Our application uses QUEUE target with iptables to handle packet filtering in user space. It also uses TCP/UDP/multicast sockets and is quite CPU extensive. Our application is completely user space stuff.
This happens an all EL4 systems we have tried. Does not happen with EL3 or other 2.6.X kernel based distros we have tried.

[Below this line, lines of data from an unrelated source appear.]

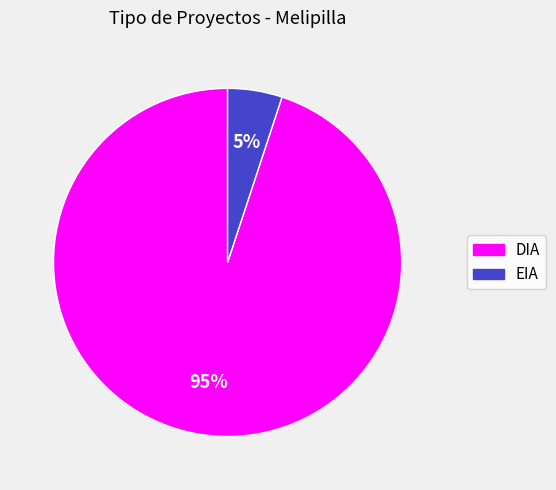

Which has a higher value, DIA or EIA?

DIA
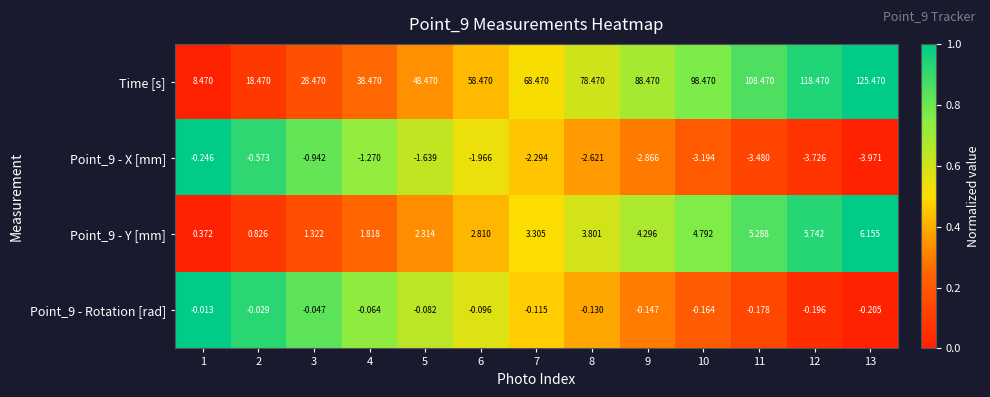

Count the number of data series in this chart.

4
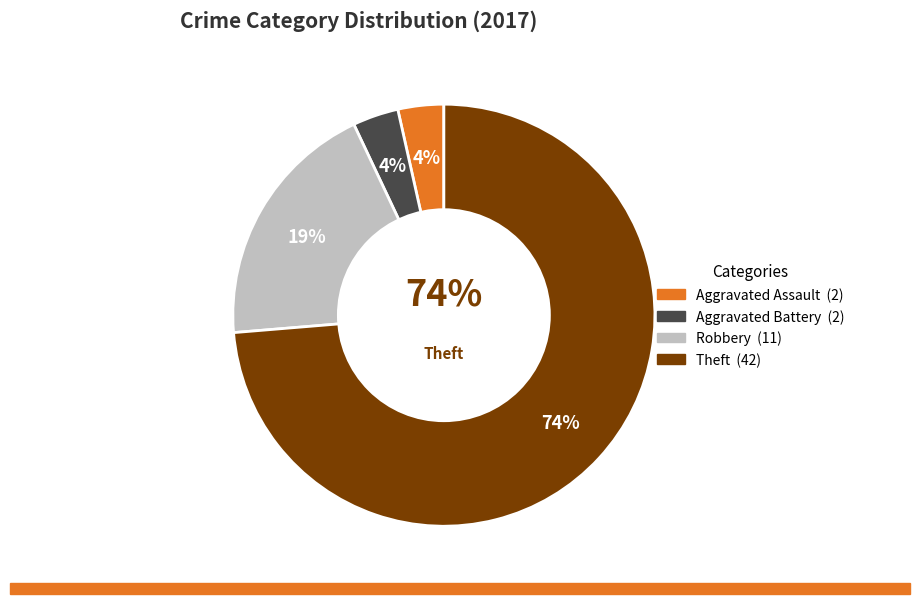

Which slice is the largest?

Theft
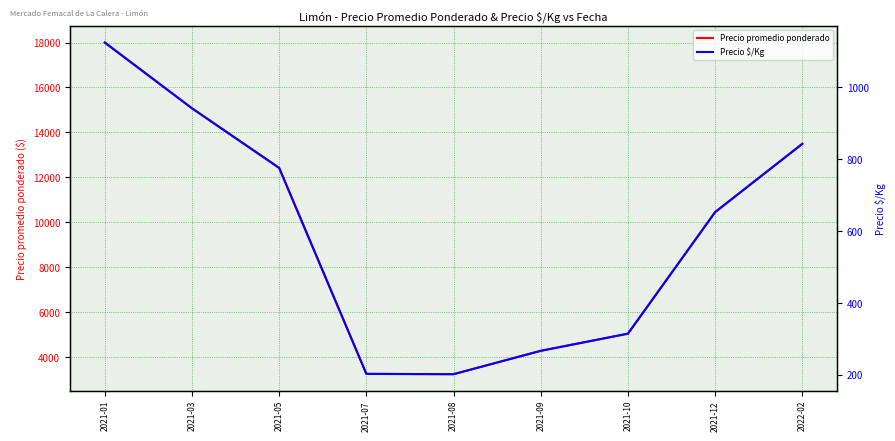

What is the difference between the highest and lowest values at 2021-01?

16875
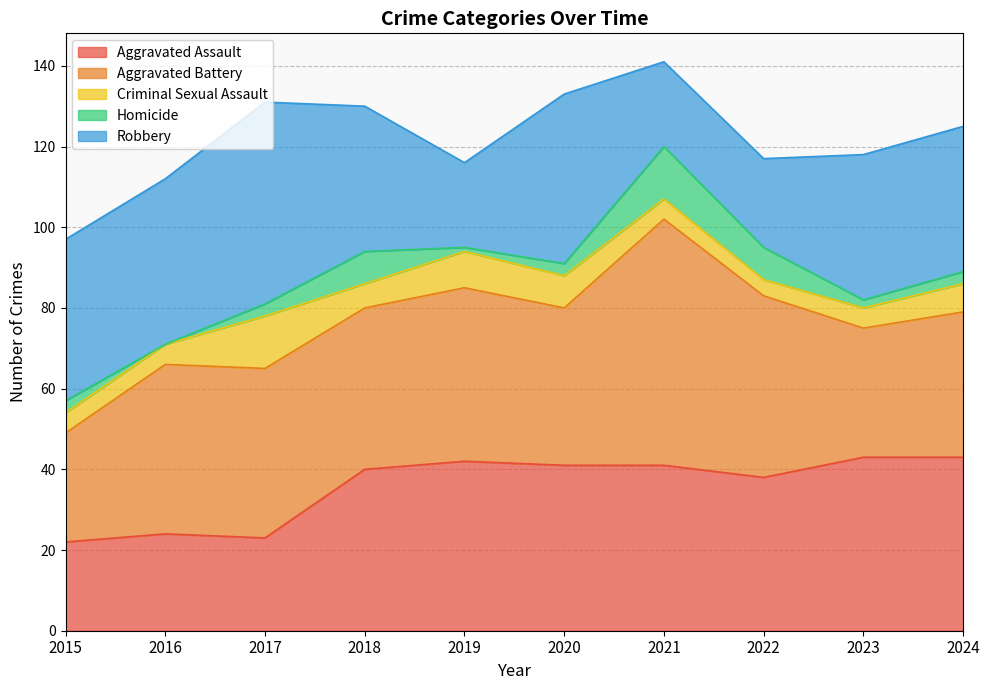

At how many categories does at least one series exceed 22?

10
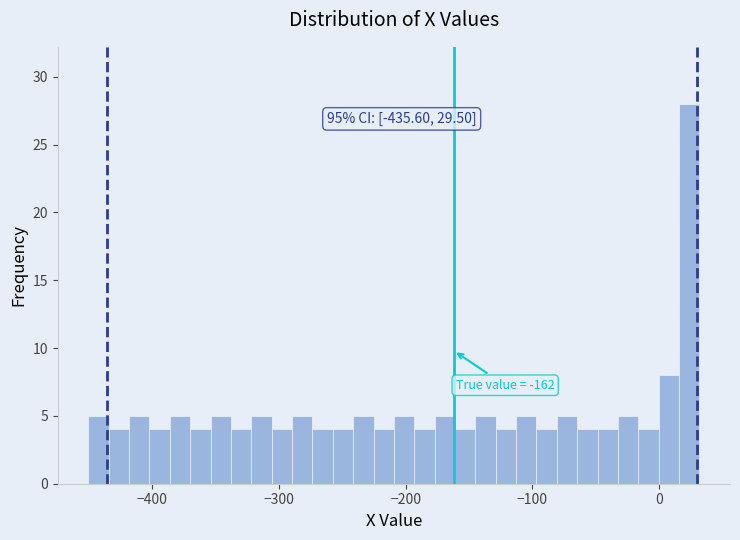

Around what value on the x-axis is the tallest bar? Give the approximate position of its centre, as read against the axis.

20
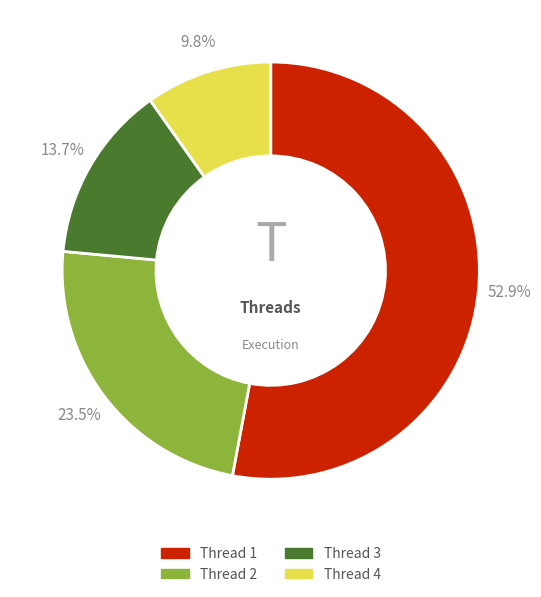

What portion of the pie excludes Thread 4?

90.2%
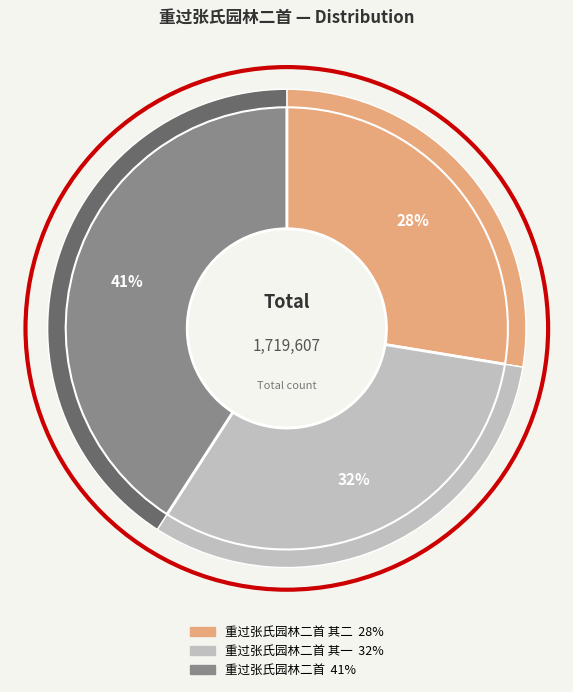

What percentage is the 重过张氏园林二首 其一 slice, to the nearest percent?

32%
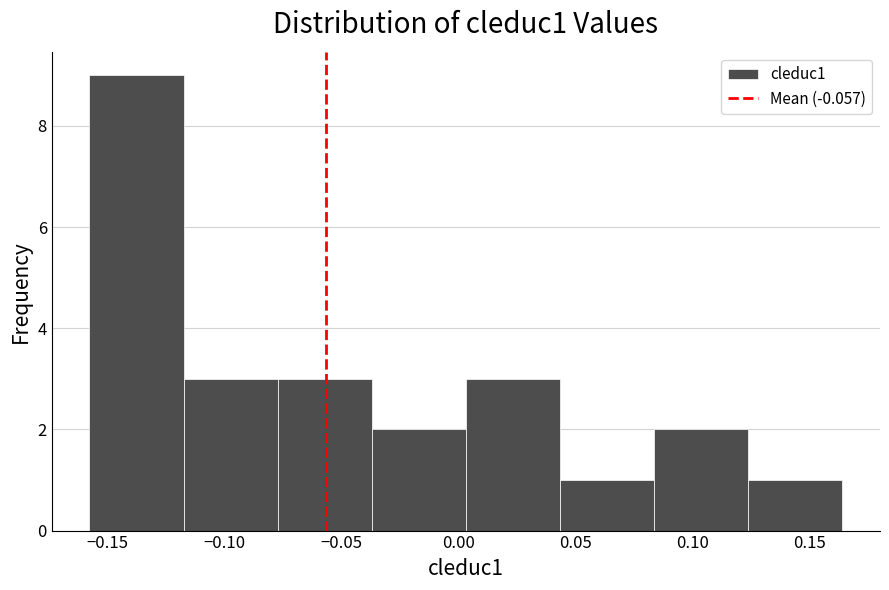

How tall is the bar that spans -0.120 to -0.075 on the x-axis? Neither the bar edges nor the heights are printed on the chart, so give them approximately, as read against the axes.

3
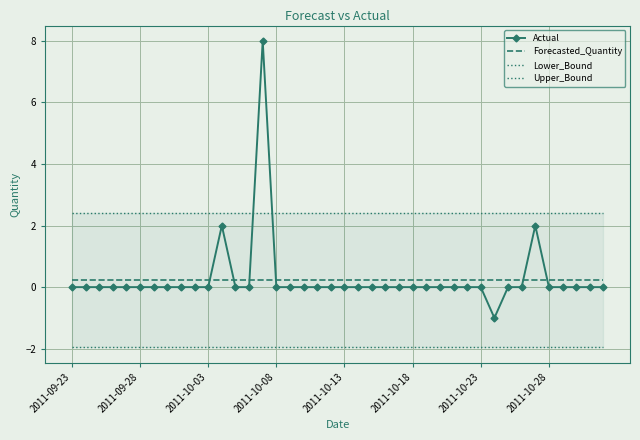

The Lower_Bound series shows -0.5 at 32. True or false?

False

Version-Release number of selected component (if applicable):
Steps to Reproduce:
1. Start the application
2. After few minutes to few hours the system stops responding
Actual Results: Kernel panic or system hangs completely
Expected Results: System should stay responsive
Similar bug entered for FC3:
James, as author of the QUEUE iptables code could you take a quick
look at this one? By far, the one constant is that everyone seeing
this bug is using QUEUE.
There also seems to be no indication that TUX is being used, but it
would be nice for the bug reporter to tell if they are in fact using
TUX as that adds yet another variable.
TUX is not used when this happens.
Created attachment 116818 [details]
Test program to recreate the issue.
(In reply to comment #1)
I gather it's this (patch upstream and also in url):
Is the patch (mentioned by James) included in any RH4 kernels?
It's in current RHEL4 kernel cvs, so it should be available in the U2 kernel to
be released very soon.
We have now done two days of testing with 2.6.9-11 kernel that is patched with
the given patch. The system is more stable but it has had panic three times with
Kernel panic - not syncing: Fatal exception in interrupt
Part of the stack trace (handwritten so may contain some typos):
We are trying to collect more information using netdump utility. But if anybody
has any ideas, those are welcome.
I submitted a new bug about the case with the patched kernel
I just checked the 2.6.9-22 and I did not found the patch (I found the patch for
IPv6 though). Does anyone have information in which version this is included?
The issue you encountered may be fixed in U4 public beta kernel.
Can you please give it a try, and post your results here?